[Records drawn from a dataset]
* * *

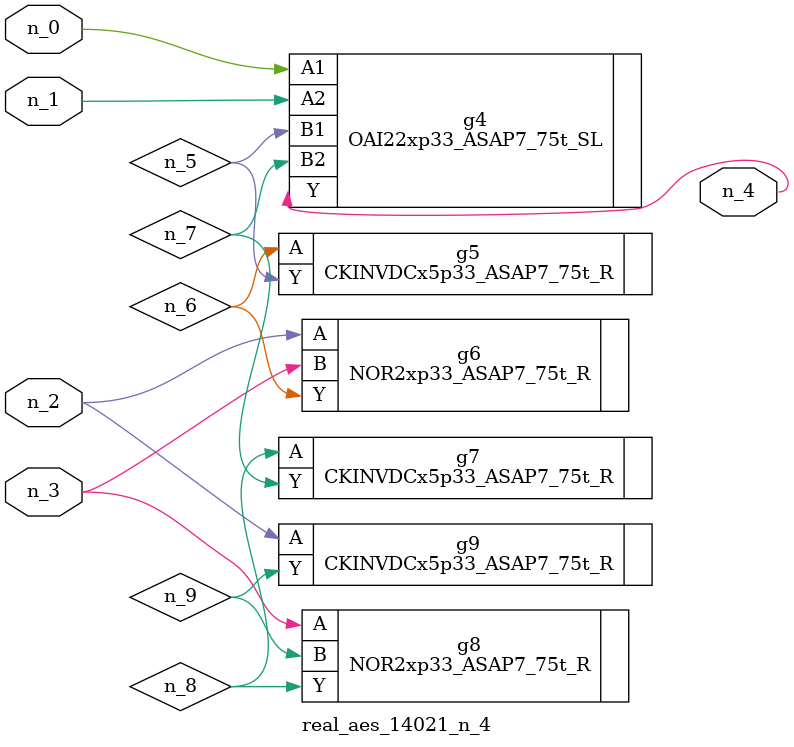
<source format=v>
module real_aes_14021_n_4 (n_0, n_3, n_2, n_1, n_4);
input n_0;
input n_3;
input n_2;
input n_1;
output n_4;
wire n_5;
wire n_7;
wire n_9;
wire n_6;
wire n_8;
OAI22xp33_ASAP7_75t_SL g4 ( .A1(n_0), .A2(n_1), .B1(n_5), .B2(n_7), .Y(n_4) );
NOR2xp33_ASAP7_75t_R g6 ( .A(n_2), .B(n_3), .Y(n_6) );
CKINVDCx5p33_ASAP7_75t_R g9 ( .A(n_2), .Y(n_9) );
NOR2xp33_ASAP7_75t_R g8 ( .A(n_3), .B(n_9), .Y(n_8) );
CKINVDCx5p33_ASAP7_75t_R g5 ( .A(n_6), .Y(n_5) );
CKINVDCx5p33_ASAP7_75t_R g7 ( .A(n_8), .Y(n_7) );
endmodule
</source>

* * *

What needs to be done: Filter the records for the string "wire" and copy every line that holds it.

Solution below:
wire n_5;
wire n_7;
wire n_9;
wire n_6;
wire n_8;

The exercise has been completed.